**TESTO DA LEGGERE:**
##########

IN NOME DEL POPOLO ITALIANO

LA CORTE COSTITUZIONALE

composta dai signori giudici:

Prof. Paolo ROSSI, Presidente

Dott. Luigi OGGIONI

Avv. Leonetto AMADEI

Prof. Edoardo VOLTERRA

Prof. Guido ASTUTI

Dott. Michele ROSSANO

Prof. Antonino DE STEFANO

Prof. Leopoldo ELIA

Prof. Guglielmo ROEHRSSEN

Avv. Oronzo REALE

Dott. Brunetto BUCCIARELLI DUCCI

Avv. Alberto MALAGUGINI

Prof. Livio PALADIN

Dott. Arnaldo MACCARONE,

ha pronunciato la seguente

SENTENZA

nel giudizio di legittimità costituzionale degli artt. 4 e 6 della legge 14 aprile 1975, n. 103 (nuove norme in materia di diffusione radiofonica e televisiva), promosso con ordinanza emessa il 30 dicembre 1975 dal pretore di Roma, sui ricorsi del segretario del partito radicale e dei componenti del Comitato promotore del referendum abrogativo delle norme del codice penale in materia di aborto contro la Radiotelevisione, iscritta al n. 51 del registro ordinanze 1976 e pubblicata nella Gazzetta Ufficiale della Repubblica n. 85 del 31 marzo 1976.

Visti gli atti di costituzione del partito radicale, del Comitato promotore del referendum, della RAI, nonché l'atto d'intervento del Presidente del Consiglio dei ministri;

udito nell'udienza pubblica del 19 ottobre 1977 il Giudice relatore Alberto Malagugini;

uditi gli avvocati Egidio Tosato, Paolo Barile e Alessandro Pace, per la RAI, ed il sostituto avvocato generale dello Stato Giorgio Azzariti, per il Presidente del Consiglio dei ministri.

##########

**COMPITI ED ESERCIZI:**
a) Trascrivi parola per parola il passo dell'intestazione della sentenza che comincia con "udito nell'udienza pubblica" e prosegue fino a "Consiglio dei ministri.".
b) Puoi riscrivere in forma di elenco puntato il paragrafo dell'intestazione della sentenza che inizia con "nel giudizio di legittimità costituzionale", mantenendone i fatti principali?
c) Secondo l'intestazione della sentenza, da che cosa ha avuto origine il giudizio di legittimità costituzionale? Rispondi in una, due o tre frasi.

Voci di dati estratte
##########

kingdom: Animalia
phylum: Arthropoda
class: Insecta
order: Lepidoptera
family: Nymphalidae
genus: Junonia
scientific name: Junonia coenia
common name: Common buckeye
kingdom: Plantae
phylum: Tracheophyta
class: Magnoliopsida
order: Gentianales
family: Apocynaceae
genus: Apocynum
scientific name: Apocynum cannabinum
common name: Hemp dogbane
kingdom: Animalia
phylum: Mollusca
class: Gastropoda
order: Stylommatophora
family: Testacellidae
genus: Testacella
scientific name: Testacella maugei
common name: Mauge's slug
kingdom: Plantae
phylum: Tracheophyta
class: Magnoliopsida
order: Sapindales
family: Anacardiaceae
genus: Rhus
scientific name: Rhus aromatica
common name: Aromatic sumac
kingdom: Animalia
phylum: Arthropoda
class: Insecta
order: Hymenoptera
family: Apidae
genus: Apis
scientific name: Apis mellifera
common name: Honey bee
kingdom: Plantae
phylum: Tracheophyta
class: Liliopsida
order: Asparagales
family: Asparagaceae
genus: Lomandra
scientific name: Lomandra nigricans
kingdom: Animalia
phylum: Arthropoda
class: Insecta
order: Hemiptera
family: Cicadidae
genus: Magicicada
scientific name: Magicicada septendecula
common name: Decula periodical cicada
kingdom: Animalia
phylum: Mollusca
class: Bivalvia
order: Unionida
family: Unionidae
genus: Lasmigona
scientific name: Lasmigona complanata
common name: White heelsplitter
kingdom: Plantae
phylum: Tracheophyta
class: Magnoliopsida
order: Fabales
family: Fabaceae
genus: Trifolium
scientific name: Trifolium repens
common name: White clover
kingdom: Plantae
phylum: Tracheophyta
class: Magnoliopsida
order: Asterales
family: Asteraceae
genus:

##########

**SOLUZIONI DEI COMPITI:**
a)
udito nell'udienza pubblica del 19 ottobre 1977 il Giudice relatore Alberto Malagugini;

uditi gli avvocati Egidio Tosato, Paolo Barile e Alessandro Pace, per la RAI, ed il sostituto avvocato generale dello Stato Giorgio Azzariti, per il Presidente del Consiglio dei ministri.

b)
- Oggetto: legittimità costituzionale degli artt. 4 e 6 della legge 14 aprile 1975, n. 103 (nuove norme in materia di diffusione radiofonica e televisiva).
- Promotore: il pretore di Roma, con ordinanza del 30 dicembre 1975.
- Ricorsi: presentati dal segretario del partito radicale e dai componenti del Comitato promotore del referendum abrogativo delle norme del codice penale in materia di aborto, contro la Radiotelevisione.
- Registrazione: ordinanza iscritta al n. 51 del registro ordinanze 1976.
- Pubblicazione: Gazzetta Ufficiale della Repubblica n. 85 del 31 marzo 1976.

c) Il giudizio è stato promosso con un'ordinanza emessa il 30 dicembre 1975 dal pretore di Roma. Il pretore aveva emesso l'ordinanza sui ricorsi presentati contro la Radiotelevisione dal segretario del partito radicale e dai componenti del Comitato promotore del referendum abrogativo delle norme del codice penale in materia di aborto.